I’m wondering when fans will begin to wake up and protest the cynical abuse of their fan loyalty. After all, the only reason that stadium names have a cash value is because the fans collectively follow the local team and consent to the re-naming. What if the fans of a major team decided that it wanted to own the brand equity of its team itself, much as the fans of the Green Bay Packers literally own shares in the team? (While the NFL accepts this novel arrangement, it has “grandfathered” community ownership of a team so that all other teams must be privately owned.) Why not an “open source” sports team to belongs to everyone?

But back to Sgt. Baker. He was ultimately forced to call off his personal naming-rights auction because the Marines told him that federal law prohibits military personnel from making commercial endorsements. Sgt. Baker ruefully noted, “My mom, not being very business minded, didn’t really see the value in changing my name. She said she would be praying for me.”

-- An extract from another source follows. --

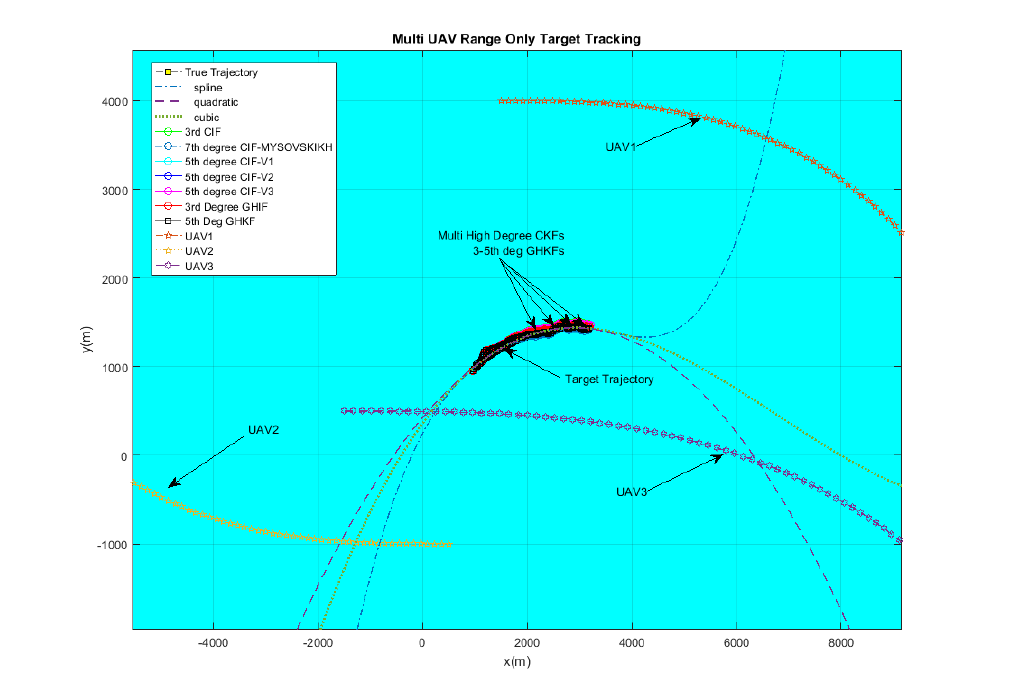
Figure 9. Range-only Doppler-based estimation: Results of 7 th -degree–5 th -degree/5 th -degree–3 rd -degree GHIF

Ah, but the “entrepreneurial ethic” lives on. Baker handed his website over to a friend, Scott McDonald, who is auctioning off his legal name. At the moment, the highest bid is $36,789.10 for Scott to be re-named “Finest Freshest Fastest.”

Where will it all lead? Filmmaker Steven Soderburgh was surely inspired by such developments when he embarked upon a new film, “Jennifer Government,” due out in 2008. The film depicts a world run by American corporations (except for a few deluded holdouts like the French), taxes are illegal, and employees take the last names of the companies they work for.

Do naming-rights represent the limits of the market order, or just the warm-up for the future?